Northern Ireland

Man jailed for second Ardoyne rioting offence

Petrol Bombs thrown at police
Image caption Petrol bombs were thrown at police in the Ardoyne area

A man who attacked a police land rover during the Ardoyne riots on 12 July last year was jailed on Tuesday for a year.

Stephen James Fox, 34, from Victoria Parade in Belfast, was ordered to spend a year in jail to be followed by 15 months on licence.

Belfast Crown Court heard that Fox had previously been jailed for 15 months in 2005 for rioting in Ardoyne.

He had admitted rioting and attempting to cause grievous bodily harm.

Judge Tom Burgess said it was a "particularly concerning" aspect of the case that Fox had been jailed previously for similar offences.

The prosecution told the court how Fox was seen on CCTV footage as part of a crowd attacking an isolated police land rover and trying to pull its grille off.

He was also spotted throwing missiles at an opposing faction but when arrested and interviewed, Fox denied any wrongdoing and gave a false alibi.

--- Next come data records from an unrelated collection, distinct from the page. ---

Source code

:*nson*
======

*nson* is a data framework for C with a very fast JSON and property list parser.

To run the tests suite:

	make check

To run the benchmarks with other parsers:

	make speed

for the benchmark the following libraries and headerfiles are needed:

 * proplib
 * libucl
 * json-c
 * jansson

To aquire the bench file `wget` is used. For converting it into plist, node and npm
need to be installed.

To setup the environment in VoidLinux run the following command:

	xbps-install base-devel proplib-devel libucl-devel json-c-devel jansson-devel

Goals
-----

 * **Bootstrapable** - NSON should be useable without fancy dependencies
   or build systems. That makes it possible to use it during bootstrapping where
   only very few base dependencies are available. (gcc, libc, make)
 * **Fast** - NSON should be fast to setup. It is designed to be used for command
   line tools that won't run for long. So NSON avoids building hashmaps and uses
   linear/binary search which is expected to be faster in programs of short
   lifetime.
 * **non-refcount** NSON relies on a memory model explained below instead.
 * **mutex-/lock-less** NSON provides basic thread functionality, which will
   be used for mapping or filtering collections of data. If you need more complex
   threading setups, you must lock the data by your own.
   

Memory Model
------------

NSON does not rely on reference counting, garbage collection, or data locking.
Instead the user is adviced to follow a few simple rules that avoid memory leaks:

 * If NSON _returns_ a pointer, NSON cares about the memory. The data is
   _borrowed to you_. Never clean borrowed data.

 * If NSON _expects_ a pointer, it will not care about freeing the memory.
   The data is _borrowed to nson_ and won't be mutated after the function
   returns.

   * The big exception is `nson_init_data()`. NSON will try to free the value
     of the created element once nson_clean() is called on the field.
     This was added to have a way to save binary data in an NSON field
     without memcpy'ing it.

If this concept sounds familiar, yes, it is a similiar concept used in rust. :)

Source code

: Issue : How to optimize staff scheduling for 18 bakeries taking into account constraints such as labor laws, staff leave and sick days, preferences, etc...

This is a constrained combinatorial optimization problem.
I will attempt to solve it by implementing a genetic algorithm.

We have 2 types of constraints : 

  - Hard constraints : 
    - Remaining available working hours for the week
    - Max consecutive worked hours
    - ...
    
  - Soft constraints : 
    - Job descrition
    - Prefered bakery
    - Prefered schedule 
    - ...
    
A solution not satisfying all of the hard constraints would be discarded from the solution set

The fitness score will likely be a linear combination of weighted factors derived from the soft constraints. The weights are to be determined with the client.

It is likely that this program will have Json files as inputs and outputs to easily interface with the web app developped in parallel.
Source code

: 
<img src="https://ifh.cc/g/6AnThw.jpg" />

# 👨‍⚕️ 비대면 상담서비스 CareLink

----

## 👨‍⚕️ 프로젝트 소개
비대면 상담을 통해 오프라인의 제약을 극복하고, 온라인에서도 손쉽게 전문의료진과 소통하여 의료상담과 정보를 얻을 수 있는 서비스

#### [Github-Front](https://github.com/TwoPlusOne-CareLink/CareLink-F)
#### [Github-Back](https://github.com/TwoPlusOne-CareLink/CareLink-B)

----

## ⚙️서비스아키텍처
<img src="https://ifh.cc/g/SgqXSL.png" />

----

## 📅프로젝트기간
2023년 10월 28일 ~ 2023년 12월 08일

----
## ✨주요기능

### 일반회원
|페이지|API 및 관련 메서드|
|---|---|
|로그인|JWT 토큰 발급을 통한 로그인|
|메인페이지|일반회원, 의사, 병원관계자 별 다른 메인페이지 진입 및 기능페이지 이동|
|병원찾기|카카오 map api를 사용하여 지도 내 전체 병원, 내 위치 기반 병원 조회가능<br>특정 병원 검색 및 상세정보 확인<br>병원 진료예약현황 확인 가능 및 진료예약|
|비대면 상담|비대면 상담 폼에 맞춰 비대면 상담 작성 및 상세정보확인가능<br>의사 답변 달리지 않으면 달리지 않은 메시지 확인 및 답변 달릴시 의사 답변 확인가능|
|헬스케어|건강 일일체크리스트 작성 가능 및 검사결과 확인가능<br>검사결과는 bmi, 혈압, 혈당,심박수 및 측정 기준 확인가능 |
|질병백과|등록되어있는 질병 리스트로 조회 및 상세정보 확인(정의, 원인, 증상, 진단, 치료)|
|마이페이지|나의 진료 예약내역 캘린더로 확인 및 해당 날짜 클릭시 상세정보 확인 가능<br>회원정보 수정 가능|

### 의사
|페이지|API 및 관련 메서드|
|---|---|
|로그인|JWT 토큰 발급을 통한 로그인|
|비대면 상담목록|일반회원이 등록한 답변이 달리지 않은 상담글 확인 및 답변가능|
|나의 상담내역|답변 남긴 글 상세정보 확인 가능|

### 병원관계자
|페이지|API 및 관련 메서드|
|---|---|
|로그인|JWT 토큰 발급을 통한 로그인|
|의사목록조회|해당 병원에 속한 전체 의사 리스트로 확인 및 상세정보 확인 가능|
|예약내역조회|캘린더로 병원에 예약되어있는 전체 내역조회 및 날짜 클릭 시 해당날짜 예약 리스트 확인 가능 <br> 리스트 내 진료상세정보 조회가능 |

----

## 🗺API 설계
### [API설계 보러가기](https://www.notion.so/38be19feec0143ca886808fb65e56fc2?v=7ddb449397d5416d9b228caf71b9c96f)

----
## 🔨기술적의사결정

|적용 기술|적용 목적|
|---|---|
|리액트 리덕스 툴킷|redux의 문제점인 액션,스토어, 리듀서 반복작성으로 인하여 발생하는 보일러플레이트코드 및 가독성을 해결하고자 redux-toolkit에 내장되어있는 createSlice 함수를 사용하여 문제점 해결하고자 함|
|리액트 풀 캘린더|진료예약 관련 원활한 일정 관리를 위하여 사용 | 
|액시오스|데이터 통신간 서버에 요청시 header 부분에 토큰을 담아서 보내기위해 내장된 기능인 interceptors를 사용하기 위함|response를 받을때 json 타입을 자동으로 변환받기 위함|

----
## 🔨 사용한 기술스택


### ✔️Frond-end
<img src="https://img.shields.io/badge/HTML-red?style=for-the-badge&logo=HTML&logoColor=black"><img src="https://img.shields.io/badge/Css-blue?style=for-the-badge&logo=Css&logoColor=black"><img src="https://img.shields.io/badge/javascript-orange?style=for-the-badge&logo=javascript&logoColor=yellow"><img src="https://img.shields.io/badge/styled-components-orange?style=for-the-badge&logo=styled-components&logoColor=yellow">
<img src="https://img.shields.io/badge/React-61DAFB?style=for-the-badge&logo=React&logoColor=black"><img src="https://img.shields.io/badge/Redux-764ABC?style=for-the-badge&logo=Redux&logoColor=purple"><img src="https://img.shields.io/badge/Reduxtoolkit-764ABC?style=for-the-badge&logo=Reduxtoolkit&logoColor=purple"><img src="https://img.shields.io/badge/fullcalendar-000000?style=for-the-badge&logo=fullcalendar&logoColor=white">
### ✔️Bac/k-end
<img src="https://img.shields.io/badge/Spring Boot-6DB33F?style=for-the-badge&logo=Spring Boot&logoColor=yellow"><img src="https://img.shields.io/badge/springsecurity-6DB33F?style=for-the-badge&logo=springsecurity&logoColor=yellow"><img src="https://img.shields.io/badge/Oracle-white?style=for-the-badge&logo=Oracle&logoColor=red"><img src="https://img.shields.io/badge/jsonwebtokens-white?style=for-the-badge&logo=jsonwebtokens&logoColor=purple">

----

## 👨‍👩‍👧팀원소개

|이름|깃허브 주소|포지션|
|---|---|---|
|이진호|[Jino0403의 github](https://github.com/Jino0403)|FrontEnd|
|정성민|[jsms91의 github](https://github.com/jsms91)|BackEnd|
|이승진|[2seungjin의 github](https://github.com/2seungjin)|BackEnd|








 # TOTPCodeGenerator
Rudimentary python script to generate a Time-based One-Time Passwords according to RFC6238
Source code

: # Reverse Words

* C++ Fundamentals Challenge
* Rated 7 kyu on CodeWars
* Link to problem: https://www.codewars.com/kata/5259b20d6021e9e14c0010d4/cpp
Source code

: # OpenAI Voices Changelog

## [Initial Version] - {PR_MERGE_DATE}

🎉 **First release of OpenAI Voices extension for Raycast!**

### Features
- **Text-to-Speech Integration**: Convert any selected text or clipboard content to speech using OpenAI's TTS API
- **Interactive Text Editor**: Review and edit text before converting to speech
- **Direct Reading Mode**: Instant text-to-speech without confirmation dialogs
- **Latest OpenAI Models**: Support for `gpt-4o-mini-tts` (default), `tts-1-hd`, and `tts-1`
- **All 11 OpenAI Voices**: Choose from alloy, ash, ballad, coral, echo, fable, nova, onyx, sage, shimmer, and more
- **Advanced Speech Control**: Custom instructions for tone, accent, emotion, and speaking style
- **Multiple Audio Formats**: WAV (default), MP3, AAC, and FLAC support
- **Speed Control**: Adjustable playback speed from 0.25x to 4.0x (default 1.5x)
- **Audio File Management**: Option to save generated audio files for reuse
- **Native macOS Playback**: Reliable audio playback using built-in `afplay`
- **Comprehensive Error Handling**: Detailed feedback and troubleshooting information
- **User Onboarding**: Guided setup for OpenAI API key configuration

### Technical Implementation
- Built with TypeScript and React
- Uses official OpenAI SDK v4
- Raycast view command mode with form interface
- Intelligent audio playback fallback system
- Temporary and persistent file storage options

He did later plead guilty to charges of riot and attempting to cause criminal damage to the PSNI property.

During previous court hearings earlier this year, when over 20 defendants were sentenced, the court heard the full details of the 12 July rioting in Ardoyne.

'Lack of judgement'

Over the course of around seven hours of rioting, 75 petrol bombs and numerous missiles were thrown at police.

48 officers were injured including a policewoman who suffered head injuries when a lump of concrete was dropped on her from a roof in north Belfast.

In monetary values, the damage to cars in the area amounted to £22,000, damage to police clothing and equipment came to nearly £9,000.

The total cost of policing the riot was nearly £800,000.

The defence said that while Fox's previous conviction might lead to the perception that he was an organiser or leader of the rioting, reports showed that he had problems with drink and drug addictions.

His lawyer said this lead to a "lack of judgement and perception of trouble".

Judge Burgess said the attack on officers trapped inside the confined land rover, surrounded by a hostile crowd "was a particularly frightening snapshot of part of the violence which was totally unacceptable."